Theme: Medieval Women




Texts
  • Ancrene Wisse
  • Ayenbite of Inwit
  • Hali Meiðhad
  • The Book of Margery Kempe


  • Introduction

    The role of women in medieval culture and literature has become and increasingly important area of study. With this in mind, the works selected in this anthology are aimed at highlighting some of the wide range of material from medieval England that reflects the lives, voices, and experiences of medieval women. These include a selection from Ancrene Wisse, which is often considered the first Middle English work addressed to women. This widely popular thirteenth-century guide was written to offer guidance about how to live as a solitary religious recluse. Some have argued that the lifestyle depicted by the guide is oppressive and that the guide has a condescending approach to the women it addresses. But scholars such as Elizabeth Robertson (1990) have noted that the solitary religious lifestyle it depicts was particularly popular among women in the thirteenth century and may have been perceived as an escape from some of the significant challenges and barriers that women faced.

    Hali Meiðhad, a work that has both linguistic and conceptual overlap with Ancrene Wisse, also offers a glimpse into the lives and literary culture of medieval women. In its aim of promoting enclosed religious life, this work paints a remarkably grim picture of the married life for an upper class thirteenth-century woman. The work also stands out as offering a (somewhat rare) depiction of sexuality in medieval England—a subject that was once largely ignored within academic communities but has become an increasingly important area of study.

    Another important selection for this topic is that of the Ayenbite of Inwit (c. 1340). This guidebook is a translation of the Somme le roi—a manual designed to help penitents prepare to confess their sins to a priest.
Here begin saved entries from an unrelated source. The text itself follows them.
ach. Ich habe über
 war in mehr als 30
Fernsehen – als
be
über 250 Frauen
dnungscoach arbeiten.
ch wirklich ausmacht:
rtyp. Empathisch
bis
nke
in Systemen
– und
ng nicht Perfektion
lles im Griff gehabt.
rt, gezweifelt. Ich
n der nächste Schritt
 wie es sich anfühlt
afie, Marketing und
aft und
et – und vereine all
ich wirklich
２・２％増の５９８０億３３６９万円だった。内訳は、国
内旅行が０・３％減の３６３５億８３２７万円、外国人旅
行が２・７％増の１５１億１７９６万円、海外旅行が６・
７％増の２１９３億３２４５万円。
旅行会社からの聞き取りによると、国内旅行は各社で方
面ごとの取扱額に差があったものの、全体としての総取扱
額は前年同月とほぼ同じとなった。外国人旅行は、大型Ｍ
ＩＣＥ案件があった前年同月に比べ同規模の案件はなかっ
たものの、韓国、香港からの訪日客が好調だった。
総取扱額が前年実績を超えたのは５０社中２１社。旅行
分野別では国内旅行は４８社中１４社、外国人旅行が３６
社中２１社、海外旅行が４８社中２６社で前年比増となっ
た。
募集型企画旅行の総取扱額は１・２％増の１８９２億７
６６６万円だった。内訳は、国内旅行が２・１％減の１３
Since it lists sins, the Ayenbite of Inwyt describes (in its prohibitions) aspects of medieval life that are not mentioned in other sources due to the cultural and religious prohibitions of the time. The selection edited here warns its readers not to have intercourse while a woman is menstruating—described here as “þe ziknesse þet wyfmen habbeþ” (“the sickness that women have”). This selection speaks to the ways in which women’s experiences were shaped and controlled by the Church and society more broadly.
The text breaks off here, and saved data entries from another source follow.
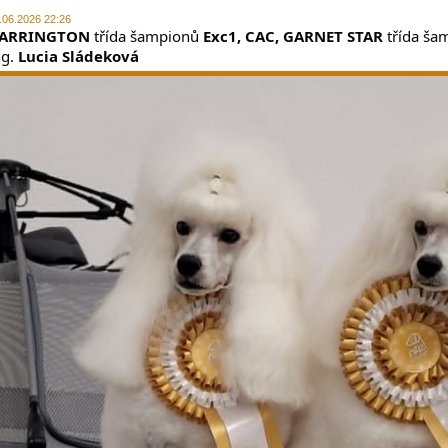
.06.2026 22:26
ARRINGTON
 třída šampionů 
Exc1, CAC, GARNET STAR
 třída ša
g. 
Lucia Sládeková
    Women did not, of course, always accept such forms of control, and the anthology presented here depicts some women’s attempts to push back against these. Chaucer’s Wife of Bath’s Tale is arguably told by a narrator who rejects the conventions of marriage and propriety of her day, and the tale itself has been interpreted by some as a challenge to the patriarchal structures depicted in medieval romances. The Book of Margery Kempe, by featuring a woman who abandons her unhappy marriage for a life of solitary religious devotion and insists on her story being recorded, can also be read a challenge to the expectations that structured upper class women’s lives.